American survey reveals microplastics in rainwater threaten the environment
The presence of microplastics in rainwater is a relatively newly documented phenomenon and one which complicates new rainwater management challenges for municipalities across Europe. Tiny plastic particles were first discovered in rain droplets during a geological survey in Colorado by the U.S. Department of the Interior; more than 90% of samples were found to contain microplastics.
Particles smaller than approximately 5mm are deemed to be microplastics. Nanoplastics can be as small as one-millionth of a millimetre and may adhere to rain-forming clouds. Given projected trends of plastics production, use and disposal, concentrations of microplastics are likely to continue to increase, raising concerns over the potential environmental and human health hazards posed, the OECD notes in a report.
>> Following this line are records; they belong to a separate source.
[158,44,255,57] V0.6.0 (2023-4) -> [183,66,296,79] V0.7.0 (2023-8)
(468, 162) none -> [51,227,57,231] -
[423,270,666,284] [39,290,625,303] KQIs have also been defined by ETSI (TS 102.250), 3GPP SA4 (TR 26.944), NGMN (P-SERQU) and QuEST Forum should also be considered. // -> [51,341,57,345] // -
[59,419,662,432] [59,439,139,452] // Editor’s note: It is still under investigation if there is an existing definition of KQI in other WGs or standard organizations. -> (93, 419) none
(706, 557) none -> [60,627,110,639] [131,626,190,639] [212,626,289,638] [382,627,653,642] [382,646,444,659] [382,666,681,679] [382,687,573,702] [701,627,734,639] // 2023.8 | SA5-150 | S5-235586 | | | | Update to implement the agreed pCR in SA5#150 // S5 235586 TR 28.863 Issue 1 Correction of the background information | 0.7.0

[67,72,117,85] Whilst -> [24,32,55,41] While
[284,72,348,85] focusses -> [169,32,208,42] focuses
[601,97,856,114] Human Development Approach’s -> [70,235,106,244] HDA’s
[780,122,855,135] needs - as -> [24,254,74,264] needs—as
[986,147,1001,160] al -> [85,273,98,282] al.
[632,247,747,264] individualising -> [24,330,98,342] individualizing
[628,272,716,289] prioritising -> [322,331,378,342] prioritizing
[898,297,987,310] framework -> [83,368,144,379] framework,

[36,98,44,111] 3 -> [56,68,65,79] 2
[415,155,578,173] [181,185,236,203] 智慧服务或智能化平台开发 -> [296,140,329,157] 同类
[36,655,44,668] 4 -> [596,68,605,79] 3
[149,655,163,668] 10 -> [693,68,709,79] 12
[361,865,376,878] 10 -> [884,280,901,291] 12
A 2020 study, ‘Plastic rain in protected areas of the United States’, published in Science found even isolated areas witnessed this pollution from the skies. The researchers estimated that more than 1000 metric tons per year fall within south and central western U.S. protected areas, either through precipitation or wind deposition. Their paper shows that the larger water-deposited plastics were mainly from urban areas with resuspension from soils or water. By contrast, plastics deposited under dry conditions were smaller in size, suggesting longer-range, even global transport.
Measurements in Europe
Under the revised Urban Waste Water Treatment Directive, by 2040, microplastics emissions are expected to be “reduced by 9%, mainly though actions on improved management of rain waters.” These new rules will require EU countries to establish integrated urban wastewater management plans in large cities (over 100,000 inhabitants initially, as well as later for cities from 10,000 inhabitants, where needed) to reduce direct emissions of microplastics captured by urban runoff.
Research on treating rainwater
As climate change has brought regular heavy rainfalls and severe floods to Europe the change in precipitation levels has presented municipalities with new rainwater management challenges. Curbing sewage overflows that result from excess rainwater, especially in urban areas, is becoming an increasingly important issue. Further research on the levels of microplastics or other pollutants in rainfall will determine if such discharges will need to be collected and treated in the future.
In the Netherlands separate drainage pathways for rainwater are promoted by the government. Retention areas were developed largely after a number of flooding events and generally seek to divert rainwater directly into the earth. The authorities are also encouraging residents to disconnect rainwater falling on their roofs from the sewer system. Under the Rainwater Disconnection and Roof Greening scheme, residents can get a grant to disconnect their properties’ downspouts from draining into the sewers.